Renewal of letsencrypt certificate


#1

Please fill out the fields below so we can help you better.

My domain is: www.arkventures.com.np

I ran this command: letsencrypt renew

It produced this output:
Processing /etc/letsencrypt/renewal/arkventures.com.np.conf
2017-02-25 08:43:37,042:WARNING:letsencrypt.cli:Attempting to renew cert from /etc/letsencrypt/renewal/arkventures.com.np.conf produced an unexpected error: Failed authorization procedure. arkventures.com.np (http-01): urn:acme:error:unauthorized :: The client lacks sufficient authorization :: Invalid response from http://arkventures.com.np/.well-known/acme-challenge/OEKLCdORkuSBwfFhLGHvvhVJSqj7CfM079PuErOkcCk: "

404 Not Found

404 Not Found


", www.arkventures.com.np (http-01): urn:acme:error:connection :: The server could not connect to the client to verify the domain :: DNS problem: NXDOMAIN looking up A for www.arkventures.com.np. Skipping.

All renewal attempts failed. The following certs could not be renewed:
/etc/letsencrypt/live/arkventures.com.np/fullchain.pem (failure)
1 renew failure(s), 0 parse failure(s)

IMPORTANT NOTES:

  • The following errors were reported by the server:

    Domain: arkventures.com.np
    Type: unauthorized
    Detail: Invalid response from http://arkventures.com.np/.well-known
    /acme-challenge/OEKLCdORkuSBwfFhLGHvvhVJSqj7CfM079PuErOkcCk:
    "

    404 Not Found

    404 Not Found


    "

    To fix these errors, please make sure that your domain name was
    entered correctly and the DNS A record(s) for that domain
    contain(s) the right IP address.

  • The following errors were reported by the server:

    Domain: www.arkventures.com.np
    Type: connection
    Detail: DNS problem: NXDOMAIN looking up A for
    www.arkventures.com.np

    To fix these errors, please make sure that your domain name was
    entered correctly and the DNS A record(s) for that domain
    contain(s) the right IP address. Additionally, please check that
    your computer has a publicly routable IP address and that no
    firewalls are preventing the server from communicating with the
    client. If you’re using the webroot plugin, you should also verify
    that you are serving files from the webroot path you provided.

My operating system is (include version): Ubuntu 16.04.1 LTS (Xenial Xerus)

My web server is (include version): 16.04.1 LTS (Xenial Xerus)

My hosting provider, if applicable, is: Digital Ocean Droplet

I can login to a root shell on my machine (yes or no, or I don’t know): yes

I’m using a control panel to manage my site (no, or provide the name and version of the control panel): no


#2

you need to sort out your web server and make sure that it serves up the HTTP challenge file


#3

the www. version of your website also doesn’t exist


#4

Hi,

I did the following for the http challenge :
mkdir -p /var/www/arkventures.com.np/.well-known/acme-challenge
chmod a+x /var/www/arkventures.com.np/.well-known /var/www/arkventures.com.np/.well-known/acme-challenge
chown SCRIPTUSER /var/www/arkventures.com.np/.well-known/acme-challenge

still get the same error. Do i need to put something inside acme-challenge folder ?

Thanks,


#5

Your non-HTTPS website redirects to the HTTPS-enabled website. Do both use the same webroot? Or is the webroot different?

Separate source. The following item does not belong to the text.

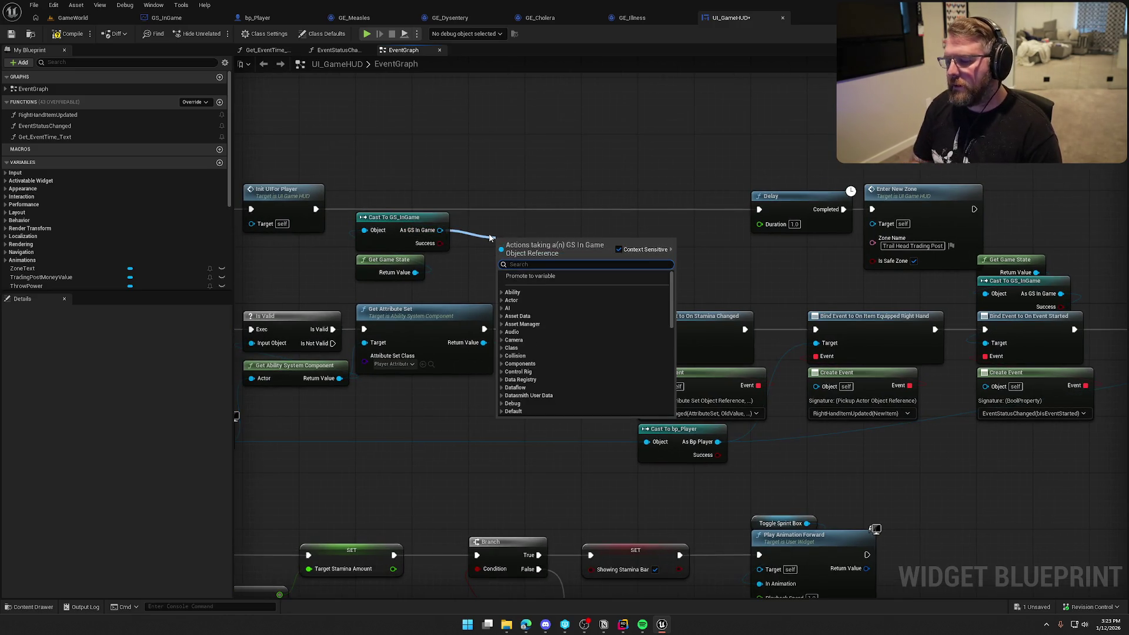
type("bind even tto")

Because Let's Encrypts validation server follows these redirects and if the webroot is in a different location on the HTTPS site, it won’t find the challenge.

By the way, @ahaw021, www.arkventures.com.np resolves fine again, at least, from this endpoint it does.


#6

Thanks for the response.
It works now. I re generated the certificate using :
sudo letsencrypt certonly -a webroot --webroot-path=/var/www/arkventures.com.np/html -d arkventures.com.np -d www.arkventures.com.np

and for the DNS issue, i added an A record for my DNS to direct www to my droplet IP as well.


#7

This topic was automatically closed 30 days after the last reply. New replies are no longer allowed.